Sunday, January 6, 2008

"Time, Time, on My Mind..."

"Yeess, it is."

If there is one commodity I could use more of, it would be time. And that scarcity of time is what is driving some of my decisions and choices in the coming year. It is easy to lose track of time when I get engrossed in my work in the studio. Or to have a relatively simple task take much longer than expected for any number of reasons,....interruptions, distractions, equipment or material problems, name it.

In many ways, time is one of the main ingredients in our work. How we value that time depends upon the skills and experience we bring along. But ultimately, for many artists, (excluding those working with metals these days!), the cost of materials can be insignificant compared to the time put into creating their work. Yet, it can also be the most undervalued component by the new artist starting out.

Several things got me thinking about this issue of time. There was a great post I found through Alyson Stanfield's ArtBiz blog about tracking time spent in the studio. I have tracked how much time it takes me to do a particular task, but I have not tracked my overall studio time quite the way it is described by Lisa Call. She has been writing down her hours in the studio each day, in her sketchbook. I love the sketchbook idea, but I am afraid I would fall into the judgement and evaluation of the numbers if I had them. Knowing this about myself might be why I was particularly struck by her goal to not judge the hours she had spent (or not spent) in the studio. But instead, her goal was acceptance that the hours spent there were the right amount for her.

Too often we are looking externally for cues and measurement comparisons. How much time do they spend in the studio? How many hours? Days? How many shows? The probem with these comparisons is that they are always missing essential information. No one else is where we are with our work, or lives. We all bring different experience, and baggage, to the party. And we all have different styles of work. Trying to adapt yourself to another person's work style or schedule so that you can perhaps achieve what they have done will only end in frustration.

Several other discussions in on-line forums have caught my attention when they touch this issue of time. One was about how people track time to price their work. One artist had a price per minute that she factored in for labor. Another had calculated how many pieces she could produce during a week. By adding together a weekly overhead cost, her materials, and her "weekly salary", she could then calculate a wholesale price without worrying about her hourly rate, or the exact number of hours it took her to produce an individual piece of work. One person was more exacting, and another more global in their calculations. Both had figured out what worked for them.

Another discussion centered on retailers' concerns about artists undercutting them on websites or at retail shows. This has become more and more of an issue as there are more and more direct outlets available to artists to sell their work. Without getting into the pricing discussion, a comment made in the thread resonated for me. I will try to paraphrase the comments. One retailer commented that many artists she represented had stopped doing retail shows after they did the math and saw the true cost of the retail show...beyond the booth fee, ...and found that it did not pay. An artist chimed in with her experience that reinforced this observation. She had found that she made more money, and had more time at home, and in her studio when she went to two wholesale shows a year, supplemented with on-line wholesale sales.

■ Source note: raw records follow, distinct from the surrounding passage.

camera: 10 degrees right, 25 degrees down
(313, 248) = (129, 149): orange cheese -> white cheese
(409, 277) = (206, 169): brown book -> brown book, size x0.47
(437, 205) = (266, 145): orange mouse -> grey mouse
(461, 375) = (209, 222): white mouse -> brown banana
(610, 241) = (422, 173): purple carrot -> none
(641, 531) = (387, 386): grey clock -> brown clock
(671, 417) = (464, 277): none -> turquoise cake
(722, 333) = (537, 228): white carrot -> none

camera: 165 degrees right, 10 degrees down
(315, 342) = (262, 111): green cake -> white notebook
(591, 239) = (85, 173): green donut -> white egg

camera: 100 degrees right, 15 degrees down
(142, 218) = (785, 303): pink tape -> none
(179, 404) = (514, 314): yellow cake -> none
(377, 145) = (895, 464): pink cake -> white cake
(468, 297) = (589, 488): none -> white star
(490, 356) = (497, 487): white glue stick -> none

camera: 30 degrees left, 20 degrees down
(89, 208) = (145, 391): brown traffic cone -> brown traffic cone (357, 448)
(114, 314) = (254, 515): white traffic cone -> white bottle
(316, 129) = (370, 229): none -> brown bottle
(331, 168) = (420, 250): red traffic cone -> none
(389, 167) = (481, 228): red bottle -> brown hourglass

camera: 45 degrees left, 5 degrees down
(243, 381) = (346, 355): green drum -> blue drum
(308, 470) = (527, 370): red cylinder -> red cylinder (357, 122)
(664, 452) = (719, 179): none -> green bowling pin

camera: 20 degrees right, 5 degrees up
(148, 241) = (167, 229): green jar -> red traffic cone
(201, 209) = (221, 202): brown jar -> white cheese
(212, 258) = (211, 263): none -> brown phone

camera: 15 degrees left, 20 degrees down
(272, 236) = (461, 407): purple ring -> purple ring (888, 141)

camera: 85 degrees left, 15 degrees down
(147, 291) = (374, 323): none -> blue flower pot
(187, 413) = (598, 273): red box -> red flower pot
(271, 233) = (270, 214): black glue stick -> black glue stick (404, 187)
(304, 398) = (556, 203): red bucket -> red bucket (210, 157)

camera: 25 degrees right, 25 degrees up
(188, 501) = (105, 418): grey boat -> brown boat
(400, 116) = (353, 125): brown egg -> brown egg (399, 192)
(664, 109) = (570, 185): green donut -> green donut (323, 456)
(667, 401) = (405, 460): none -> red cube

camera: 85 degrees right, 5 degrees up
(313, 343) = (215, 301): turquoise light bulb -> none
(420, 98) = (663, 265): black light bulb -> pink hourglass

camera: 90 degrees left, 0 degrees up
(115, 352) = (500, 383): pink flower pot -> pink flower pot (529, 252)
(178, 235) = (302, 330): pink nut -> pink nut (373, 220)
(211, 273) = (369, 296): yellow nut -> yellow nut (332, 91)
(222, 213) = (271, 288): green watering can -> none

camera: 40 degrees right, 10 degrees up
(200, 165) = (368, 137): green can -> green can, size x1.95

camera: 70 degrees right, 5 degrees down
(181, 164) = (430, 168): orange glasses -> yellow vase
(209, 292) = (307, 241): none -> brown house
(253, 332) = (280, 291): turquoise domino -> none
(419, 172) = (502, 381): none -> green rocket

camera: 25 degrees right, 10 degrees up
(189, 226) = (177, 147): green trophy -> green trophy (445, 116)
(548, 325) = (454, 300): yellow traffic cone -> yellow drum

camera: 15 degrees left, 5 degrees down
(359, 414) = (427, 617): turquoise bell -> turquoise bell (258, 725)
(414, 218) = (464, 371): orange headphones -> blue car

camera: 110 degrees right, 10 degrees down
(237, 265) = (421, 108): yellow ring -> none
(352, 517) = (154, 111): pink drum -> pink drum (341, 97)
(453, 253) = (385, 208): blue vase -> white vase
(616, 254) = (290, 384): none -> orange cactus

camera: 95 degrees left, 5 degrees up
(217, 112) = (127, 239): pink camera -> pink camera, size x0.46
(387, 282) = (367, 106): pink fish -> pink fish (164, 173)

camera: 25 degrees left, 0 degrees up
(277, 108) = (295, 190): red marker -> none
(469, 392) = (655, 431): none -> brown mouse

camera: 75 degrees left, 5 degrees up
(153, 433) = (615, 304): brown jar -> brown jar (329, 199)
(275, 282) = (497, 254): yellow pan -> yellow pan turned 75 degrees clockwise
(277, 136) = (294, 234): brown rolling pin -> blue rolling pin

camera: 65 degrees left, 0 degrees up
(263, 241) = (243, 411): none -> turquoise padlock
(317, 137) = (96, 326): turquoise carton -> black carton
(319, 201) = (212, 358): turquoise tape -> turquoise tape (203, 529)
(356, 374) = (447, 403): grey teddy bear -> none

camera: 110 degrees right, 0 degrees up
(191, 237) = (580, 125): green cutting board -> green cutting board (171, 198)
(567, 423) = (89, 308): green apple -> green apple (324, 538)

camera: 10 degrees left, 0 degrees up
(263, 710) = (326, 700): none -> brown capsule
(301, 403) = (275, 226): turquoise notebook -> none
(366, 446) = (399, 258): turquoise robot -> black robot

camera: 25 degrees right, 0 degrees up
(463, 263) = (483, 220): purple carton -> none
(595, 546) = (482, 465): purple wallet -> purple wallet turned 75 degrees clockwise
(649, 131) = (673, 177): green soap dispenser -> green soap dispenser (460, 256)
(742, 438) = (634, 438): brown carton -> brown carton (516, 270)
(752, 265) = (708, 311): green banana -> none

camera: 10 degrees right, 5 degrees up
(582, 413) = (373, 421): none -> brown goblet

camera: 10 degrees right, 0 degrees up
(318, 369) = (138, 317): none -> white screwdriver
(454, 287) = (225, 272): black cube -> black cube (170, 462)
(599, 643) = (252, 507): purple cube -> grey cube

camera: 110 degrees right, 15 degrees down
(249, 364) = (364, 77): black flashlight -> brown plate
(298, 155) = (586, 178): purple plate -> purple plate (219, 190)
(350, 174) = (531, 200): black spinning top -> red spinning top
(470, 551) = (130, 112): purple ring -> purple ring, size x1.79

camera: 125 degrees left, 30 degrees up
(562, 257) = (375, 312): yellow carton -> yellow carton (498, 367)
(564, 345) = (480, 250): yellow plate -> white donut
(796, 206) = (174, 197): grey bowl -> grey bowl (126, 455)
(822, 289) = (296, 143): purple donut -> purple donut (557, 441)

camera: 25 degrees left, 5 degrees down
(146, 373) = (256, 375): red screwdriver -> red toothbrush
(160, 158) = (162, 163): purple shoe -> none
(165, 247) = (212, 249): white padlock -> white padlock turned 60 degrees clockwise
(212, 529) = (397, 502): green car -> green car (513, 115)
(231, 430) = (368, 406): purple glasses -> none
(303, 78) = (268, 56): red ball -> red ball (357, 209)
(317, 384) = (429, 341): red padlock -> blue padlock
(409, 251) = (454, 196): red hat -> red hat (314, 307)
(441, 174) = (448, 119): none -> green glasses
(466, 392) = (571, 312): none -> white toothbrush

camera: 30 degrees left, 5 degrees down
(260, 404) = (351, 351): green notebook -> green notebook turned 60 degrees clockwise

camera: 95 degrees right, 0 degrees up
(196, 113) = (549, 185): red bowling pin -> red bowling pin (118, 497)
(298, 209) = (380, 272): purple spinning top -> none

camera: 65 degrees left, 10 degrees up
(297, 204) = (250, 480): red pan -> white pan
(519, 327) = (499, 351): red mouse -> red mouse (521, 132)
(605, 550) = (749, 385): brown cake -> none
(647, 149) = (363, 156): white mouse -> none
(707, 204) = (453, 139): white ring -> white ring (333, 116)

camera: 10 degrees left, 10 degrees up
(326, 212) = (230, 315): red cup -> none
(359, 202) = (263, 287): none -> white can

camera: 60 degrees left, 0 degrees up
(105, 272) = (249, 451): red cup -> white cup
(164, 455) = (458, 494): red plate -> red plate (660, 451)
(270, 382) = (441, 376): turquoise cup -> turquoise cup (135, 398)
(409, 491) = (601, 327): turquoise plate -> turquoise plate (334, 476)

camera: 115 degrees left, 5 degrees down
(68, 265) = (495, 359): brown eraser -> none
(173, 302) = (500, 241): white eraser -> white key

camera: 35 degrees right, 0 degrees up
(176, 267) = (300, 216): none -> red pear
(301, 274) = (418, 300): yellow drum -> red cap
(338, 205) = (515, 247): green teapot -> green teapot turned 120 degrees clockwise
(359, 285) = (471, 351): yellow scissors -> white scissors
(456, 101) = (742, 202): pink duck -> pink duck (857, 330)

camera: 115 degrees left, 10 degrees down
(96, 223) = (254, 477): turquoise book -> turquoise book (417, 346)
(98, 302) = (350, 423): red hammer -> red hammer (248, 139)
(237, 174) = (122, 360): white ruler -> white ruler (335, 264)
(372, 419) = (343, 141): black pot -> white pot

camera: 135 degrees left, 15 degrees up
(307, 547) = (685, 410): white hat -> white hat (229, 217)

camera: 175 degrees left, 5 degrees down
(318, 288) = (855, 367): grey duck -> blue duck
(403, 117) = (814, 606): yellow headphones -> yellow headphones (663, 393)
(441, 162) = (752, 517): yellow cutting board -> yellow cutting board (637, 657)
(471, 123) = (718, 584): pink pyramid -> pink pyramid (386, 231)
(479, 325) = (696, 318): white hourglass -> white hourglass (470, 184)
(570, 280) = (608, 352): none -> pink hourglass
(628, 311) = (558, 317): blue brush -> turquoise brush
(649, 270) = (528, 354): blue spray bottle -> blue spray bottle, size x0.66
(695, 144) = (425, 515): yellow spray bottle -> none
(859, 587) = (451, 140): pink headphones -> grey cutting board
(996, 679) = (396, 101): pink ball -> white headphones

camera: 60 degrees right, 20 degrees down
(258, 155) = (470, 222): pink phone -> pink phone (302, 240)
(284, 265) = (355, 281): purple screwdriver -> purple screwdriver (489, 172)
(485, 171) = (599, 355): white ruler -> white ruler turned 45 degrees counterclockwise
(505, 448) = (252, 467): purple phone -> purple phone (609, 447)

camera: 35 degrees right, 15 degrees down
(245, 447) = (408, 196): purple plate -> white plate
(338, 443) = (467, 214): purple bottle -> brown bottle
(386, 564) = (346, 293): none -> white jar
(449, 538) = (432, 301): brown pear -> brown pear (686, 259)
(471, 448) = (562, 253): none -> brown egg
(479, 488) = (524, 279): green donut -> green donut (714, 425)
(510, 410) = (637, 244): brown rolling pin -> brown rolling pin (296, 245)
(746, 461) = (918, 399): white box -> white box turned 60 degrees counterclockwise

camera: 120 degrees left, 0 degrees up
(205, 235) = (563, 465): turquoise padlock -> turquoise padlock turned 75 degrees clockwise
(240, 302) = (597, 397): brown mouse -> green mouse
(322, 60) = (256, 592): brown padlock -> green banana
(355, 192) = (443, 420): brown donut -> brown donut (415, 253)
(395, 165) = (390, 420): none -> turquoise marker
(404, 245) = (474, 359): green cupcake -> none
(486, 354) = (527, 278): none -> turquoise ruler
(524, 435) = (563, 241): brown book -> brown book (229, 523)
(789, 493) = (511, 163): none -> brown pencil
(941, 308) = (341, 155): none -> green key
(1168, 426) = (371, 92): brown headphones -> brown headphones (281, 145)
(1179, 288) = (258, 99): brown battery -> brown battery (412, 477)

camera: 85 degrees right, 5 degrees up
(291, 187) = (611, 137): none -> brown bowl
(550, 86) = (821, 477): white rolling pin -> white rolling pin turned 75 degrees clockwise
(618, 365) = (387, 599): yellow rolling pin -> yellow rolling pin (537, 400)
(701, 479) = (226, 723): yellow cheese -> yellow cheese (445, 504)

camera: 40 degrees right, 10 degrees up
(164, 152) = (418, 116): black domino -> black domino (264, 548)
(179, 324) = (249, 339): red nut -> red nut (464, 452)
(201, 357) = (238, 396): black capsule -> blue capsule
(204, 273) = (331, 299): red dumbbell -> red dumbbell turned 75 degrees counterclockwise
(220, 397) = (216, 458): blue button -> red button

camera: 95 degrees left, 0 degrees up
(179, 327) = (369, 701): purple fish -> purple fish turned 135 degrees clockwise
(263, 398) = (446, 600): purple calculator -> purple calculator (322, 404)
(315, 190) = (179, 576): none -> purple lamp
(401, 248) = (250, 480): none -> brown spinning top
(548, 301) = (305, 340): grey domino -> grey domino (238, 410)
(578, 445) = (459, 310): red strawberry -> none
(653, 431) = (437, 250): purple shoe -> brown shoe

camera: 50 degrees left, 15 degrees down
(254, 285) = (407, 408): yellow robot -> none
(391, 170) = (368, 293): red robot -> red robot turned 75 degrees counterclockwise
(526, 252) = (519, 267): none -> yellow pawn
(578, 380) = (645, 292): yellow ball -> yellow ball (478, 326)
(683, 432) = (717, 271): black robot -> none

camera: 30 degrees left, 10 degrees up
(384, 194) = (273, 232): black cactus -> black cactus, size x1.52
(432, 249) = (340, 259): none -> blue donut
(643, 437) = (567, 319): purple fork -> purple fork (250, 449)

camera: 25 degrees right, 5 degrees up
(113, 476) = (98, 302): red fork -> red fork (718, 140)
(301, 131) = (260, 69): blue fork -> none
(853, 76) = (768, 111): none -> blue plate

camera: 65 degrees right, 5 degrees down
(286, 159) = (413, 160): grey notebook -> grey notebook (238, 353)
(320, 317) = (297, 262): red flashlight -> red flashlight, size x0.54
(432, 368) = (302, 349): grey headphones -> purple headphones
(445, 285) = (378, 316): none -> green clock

This reflects where I am coming to as I look at my goals for the coming year. Sales at retail shows, with just a few exceptions, have been dismal for me this year. I am not ready to write off retail entirely, but I am backing away from it. I like the idea of making work to fill an order. I like the idea of more time at home, and less of my time spent selling. I want to spend my time in the way that is most efficient and enjoyable for me. Too often this year I would spend three or four days away at a show while I had wholesale orders waiting to be filled. This just added to the frustration of a disappointing show.

As I make this choice to focus even more on wholesale, I know that there are many others out there who are leery of wholesaling their work. We all need to look and find the right combination for our time, our temperament, and our work. The balance or approach that works for me might feel completely out of balance for you. But maybe, like me, analyzing the mix in the context of time might just be what you need to help make a decision that feels right.

Enough time out of the is time for me to get back to work!